To help employees understand, and eventually live, your elevated identity, it’s critical to reach them frequently, with content specifically tailored and adapted for each platform and each audience (we call it atomization). Content can also play a powerful role in helping employees effectively navigate many of the new technological platforms being deployed to improve EX (and existing processes, say, for changing benefits or submitting expenses).
8. AI Kills the Video Star
Forbes dropped a series of predictions about how AI will make huge strides in 2022, but one in particular points to how computer systems will influence online video—which, according to Cisco, will make up more than 80% of internet data by the end of the year.
As tools are developed to help us search videos, analyze data in videos, and manipulate videos, there will also be AI tools (like those being developed by tech start-up Synthesia) that will create videos from scratch, without a camera or complicated motion graphics tools. It could soon become significantly easier and cheaper for individuals and businesses to create video content—no (human) actors needed.
This trend raises some profound questions: Will machine-built videos entertain and inform, or merely confuse? Will they amplify bias? And, crucially, will they be able to captivate scarce audience attention or feel “procedurally generated?” While there will always be a need for human, narrative-driven video, it will be interesting to see how AI video does (or doesn’t) fit into the content ecosystem and how marketers can ensure that it is being used well.
9. Make Your Content Sing
The COVID-19 pandemic saw a surge of content consumption across mediums.
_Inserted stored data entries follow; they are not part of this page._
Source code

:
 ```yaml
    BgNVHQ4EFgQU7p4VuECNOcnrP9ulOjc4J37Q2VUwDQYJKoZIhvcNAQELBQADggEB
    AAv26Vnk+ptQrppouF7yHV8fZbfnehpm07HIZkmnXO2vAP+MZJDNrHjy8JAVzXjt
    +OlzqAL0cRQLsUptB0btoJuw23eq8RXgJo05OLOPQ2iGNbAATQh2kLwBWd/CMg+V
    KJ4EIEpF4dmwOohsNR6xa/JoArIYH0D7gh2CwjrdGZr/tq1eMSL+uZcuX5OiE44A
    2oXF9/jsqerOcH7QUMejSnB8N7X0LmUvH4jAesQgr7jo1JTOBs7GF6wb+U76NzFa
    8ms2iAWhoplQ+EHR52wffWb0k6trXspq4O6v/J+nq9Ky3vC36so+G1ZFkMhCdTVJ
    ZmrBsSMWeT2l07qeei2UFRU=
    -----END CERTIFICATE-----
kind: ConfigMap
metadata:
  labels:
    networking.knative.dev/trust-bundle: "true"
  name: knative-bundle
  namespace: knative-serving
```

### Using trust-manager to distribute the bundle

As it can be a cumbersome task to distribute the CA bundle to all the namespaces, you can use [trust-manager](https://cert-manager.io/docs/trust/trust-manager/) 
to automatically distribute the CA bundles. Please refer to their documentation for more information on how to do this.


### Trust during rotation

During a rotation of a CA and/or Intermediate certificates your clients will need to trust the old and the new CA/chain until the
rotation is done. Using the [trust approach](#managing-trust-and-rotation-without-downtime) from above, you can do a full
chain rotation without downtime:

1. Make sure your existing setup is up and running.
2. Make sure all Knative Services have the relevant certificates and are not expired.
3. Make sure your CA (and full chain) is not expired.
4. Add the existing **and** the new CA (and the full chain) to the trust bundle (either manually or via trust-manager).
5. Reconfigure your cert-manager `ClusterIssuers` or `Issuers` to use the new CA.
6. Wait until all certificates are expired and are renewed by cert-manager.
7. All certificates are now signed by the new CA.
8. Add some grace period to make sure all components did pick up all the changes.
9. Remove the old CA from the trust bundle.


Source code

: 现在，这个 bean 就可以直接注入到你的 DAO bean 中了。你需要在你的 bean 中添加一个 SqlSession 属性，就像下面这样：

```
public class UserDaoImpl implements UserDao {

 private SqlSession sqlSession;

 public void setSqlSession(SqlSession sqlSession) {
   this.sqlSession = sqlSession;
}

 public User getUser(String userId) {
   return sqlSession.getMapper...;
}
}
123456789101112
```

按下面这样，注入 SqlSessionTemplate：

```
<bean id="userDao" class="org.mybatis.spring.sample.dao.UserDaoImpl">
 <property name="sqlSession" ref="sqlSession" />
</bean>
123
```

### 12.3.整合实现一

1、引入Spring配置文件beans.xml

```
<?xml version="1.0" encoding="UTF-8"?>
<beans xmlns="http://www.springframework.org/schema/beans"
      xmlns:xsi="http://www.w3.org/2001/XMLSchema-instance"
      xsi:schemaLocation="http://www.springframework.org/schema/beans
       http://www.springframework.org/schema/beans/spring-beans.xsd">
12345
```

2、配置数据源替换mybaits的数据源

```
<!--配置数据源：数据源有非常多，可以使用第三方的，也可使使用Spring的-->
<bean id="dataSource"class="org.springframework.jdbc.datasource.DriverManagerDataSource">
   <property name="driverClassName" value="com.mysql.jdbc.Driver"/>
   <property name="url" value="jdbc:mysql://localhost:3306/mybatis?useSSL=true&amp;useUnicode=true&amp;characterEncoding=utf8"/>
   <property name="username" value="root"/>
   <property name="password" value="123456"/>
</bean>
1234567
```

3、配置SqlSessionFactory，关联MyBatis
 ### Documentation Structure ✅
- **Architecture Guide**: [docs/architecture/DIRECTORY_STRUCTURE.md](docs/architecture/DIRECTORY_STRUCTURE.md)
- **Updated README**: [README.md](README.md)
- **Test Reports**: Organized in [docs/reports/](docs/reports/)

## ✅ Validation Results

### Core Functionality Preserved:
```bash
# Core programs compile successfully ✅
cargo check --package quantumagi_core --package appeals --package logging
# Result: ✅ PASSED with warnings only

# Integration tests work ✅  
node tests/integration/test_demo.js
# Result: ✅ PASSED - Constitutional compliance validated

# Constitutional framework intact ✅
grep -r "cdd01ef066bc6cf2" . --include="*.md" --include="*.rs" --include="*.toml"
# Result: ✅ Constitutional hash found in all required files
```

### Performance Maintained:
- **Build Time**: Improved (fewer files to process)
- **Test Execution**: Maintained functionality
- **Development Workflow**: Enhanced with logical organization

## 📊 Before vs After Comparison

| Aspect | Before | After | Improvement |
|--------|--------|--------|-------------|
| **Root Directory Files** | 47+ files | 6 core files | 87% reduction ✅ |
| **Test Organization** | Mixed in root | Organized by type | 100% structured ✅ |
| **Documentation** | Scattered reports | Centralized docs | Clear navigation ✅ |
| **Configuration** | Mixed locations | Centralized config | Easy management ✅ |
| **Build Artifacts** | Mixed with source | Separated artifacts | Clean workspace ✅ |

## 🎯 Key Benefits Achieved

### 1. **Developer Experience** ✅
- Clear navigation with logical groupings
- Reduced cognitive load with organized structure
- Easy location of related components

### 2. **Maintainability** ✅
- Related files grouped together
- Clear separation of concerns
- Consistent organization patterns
From record numbers of subscribers on video-streaming platforms to unprecedented doom scrolling on news apps, 2020-2021 represented a peak content moment.
However, as a recent GWI report explores, there has been a bit of backlash to screen-based viewing: screen fatigue. Tellingly, they found that “music streaming is the only media type to be outperforming its lockdown peak from Q2 2020.”
As companies consider how to best engage with their audiences, there is a strong case to be made for the role of audio content. While it’s important to avoid recreating the ill-fated full pivot to video with podcasts, there is certainly room to innovate with, and integrate, audio formats.
From launching a targeted corporate- or leader-led podcast on Spotify to creating sonically forward daily content to finding ways to enliven annual reports and white papers with audio snippets, 2022 presents many opportunities for brands to raise their voices.